Not necessarily. A trick that scales SQLite remarkably far is logical sharding. For a 500GB patent database, splitting by decade is natural:

patents_2015_2024.sqlite  (70GB)
patents_2005_2014.sqlite  (60GB)
patents_1995_2004.sqlite  (40GB)
patents_pre1995.sqlite    (20GB)

The key insight: humans rarely query against the full 500GB. They specify a domain at input. ("Show me semiconductor patents from 2015-2020.") That maps to a single shard or two, each ~70GB.

With proper indexes (date + assignee + classification), each shard answers typed queries in sub-second. Aggregations across the full corpus are slow, but that's not the typical interactive query pattern.

This is the same pattern Stripe and Airbnb use with PostgreSQL. They didn't move to a different database; they sharded.

If your interactive query truly needs the full 500GB scanned (research aggregation, year-over-year trends), sure, build a DuckDB analytical layer for those specific queries. Don't migrate the whole production system for them.

Concrete Take-Aways

For new projects:

- Default to SQLite + WAL mode. You'll rarely outgrow it.
- When you do hit a wall, profile to see if it's a read-side or write-side problem. Read-side → add DuckDB analytical view. Write-side → consider PostgreSQL or sharding.
- Avoid VectorDBs unless you've concluded their semantic similarity is irreplaceable. For most "search" needs, FTS5 + BM25 + a curated synonym table works and is auditable.

For existing SQLite projects:

- Profile your actual slow queries before migrating — hype isn't a reason.
- If a specific dashboard page is slow due to aggregation, ATTACH the SQLite file to a DuckDB session for that query alone. Zero migration.
- Keep your CSV/TSV/Parquet sources as the canonical data. The DB is a cache; the source files are truth.

For the AI / LLM augmented workflow:

- Use a local LLM (e.g., Nemotron) to enrich metadata: synonym tables, named entity tags, classification labels. Run it in batch, persist results into SQLite. Now your queries combine the LLM's intelligence with deterministic SQL search.
- Don't put the LLM in the hot path of search. Put it in the offline enrichment path.
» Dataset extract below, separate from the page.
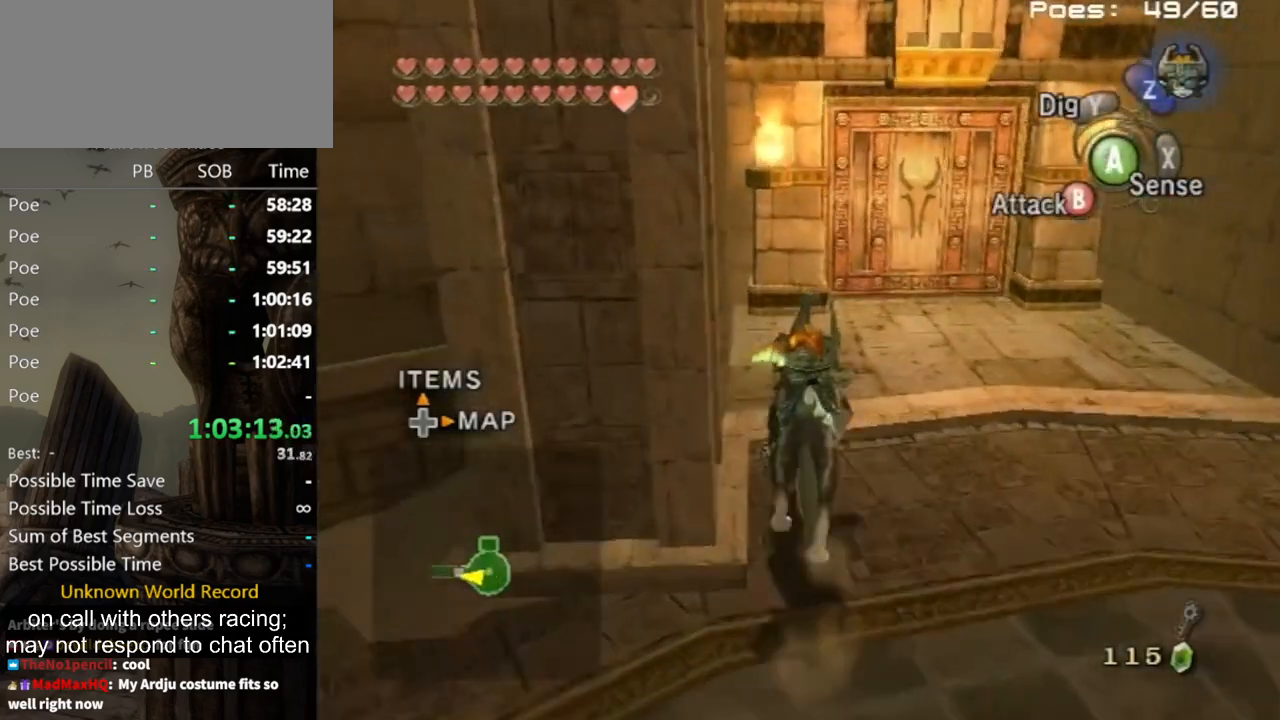
{"buttons": [], "left_stick": "up-right", "right_stick": "center", "events": [[400, "left_stick", "up-right"]]}
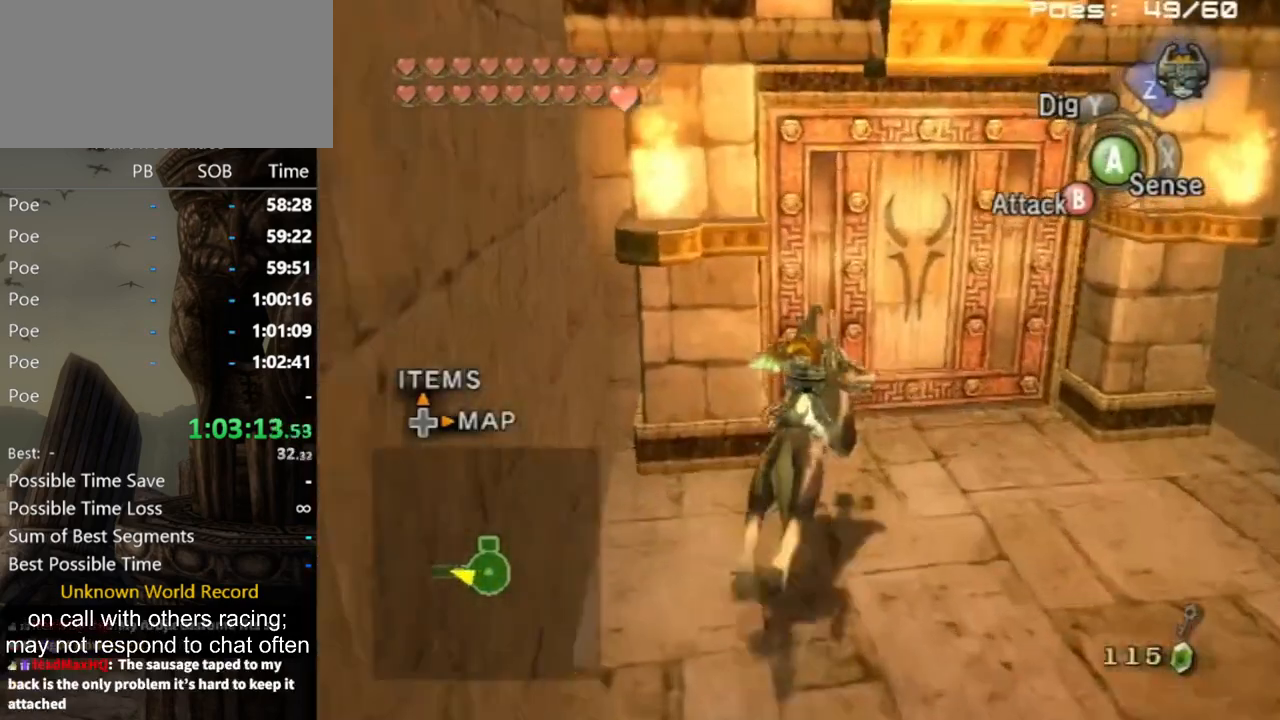
{"buttons": [], "left_stick": "center", "right_stick": "center", "events": [[200, "A", "down"], [267, "left_stick", "up-left"], [300, "A", "up"], [400, "left_stick", "center"]]}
Search itself stays auditable.

The Stack That Works

For my festival project:

- Storage: SQLite (4 files, total ~563MB, all in WAL mode)
- Backend: Python (sqlite3 stdlib + pandas)
- Frontend: Streamlit (because rapid iteration > pixel-perfect UI)
- Cron: Daily setlist.fm scrape + nightly link computations
- AI: Local LLM (Nemotron) for batch metadata enrichment, never in real-time path
- Vector: None. Curated synonym tables instead.

This combination is unfashionable. There's no Kubernetes, no microservices, no vector database, no streaming pipeline. It's a Python script and a SQLite file and a web UI.

It also runs on a single laptop, costs ~$250/month for the SoundCharts API, and serves the dashboard in sub-second for typical queries. The whole stack fits in one head.

The lesson: pick tools by the shape of your problem, not the shape of the hype curve. SQLite is unfashionable but right for incremental workloads. DuckDB is fashionable and right for analytical batches. VectorDBs trade explainability for convenience — often a bad bargain for curated data.

Build something that works. Verify it. Ship it. Iterate.